▸ DATA TO USE:
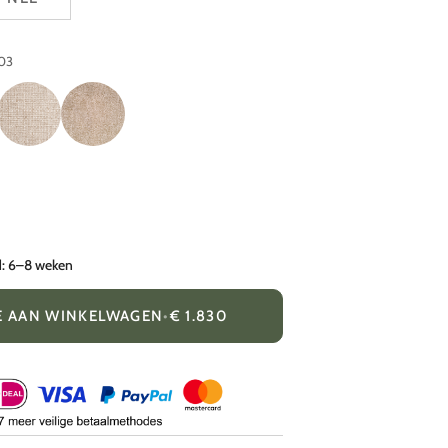
03
T
KTEXTOUT
TESSU
BLU
25
01
DUNE
d: 6–8 weken
E AAN WINKELWAGEN
•
€ 1.830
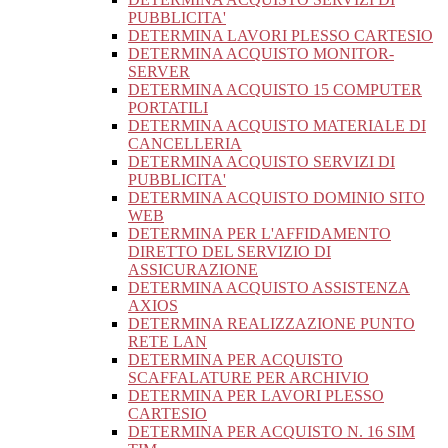
PUBBLICITA'
DETERMINA LAVORI PLESSO CARTESIO
DETERMINA ACQUISTO MONITOR-
SERVER
DETERMINA ACQUISTO 15 COMPUTER
PORTATILI
DETERMINA ACQUISTO MATERIALE DI
CANCELLERIA
DETERMINA ACQUISTO SERVIZI DI
PUBBLICITA'
DETERMINA ACQUISTO DOMINIO SITO
WEB
DETERMINA PER L'AFFIDAMENTO
DIRETTO DEL SERVIZIO DI
ASSICURAZIONE
DETERMINA ACQUISTO ASSISTENZA
AXIOS
DETERMINA REALIZZAZIONE PUNTO
RETE LAN
DETERMINA PER ACQUISTO
SCAFFALATURE PER ARCHIVIO
DETERMINA PER LAVORI PLESSO
CARTESIO
DETERMINA PER ACQUISTO N. 16 SIM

▸ EXERCISE AIM:
How many lines of the listing above contain the string "CARTESIO"? Respond with the number and no other text.

▸ ANSWER SECTION:
2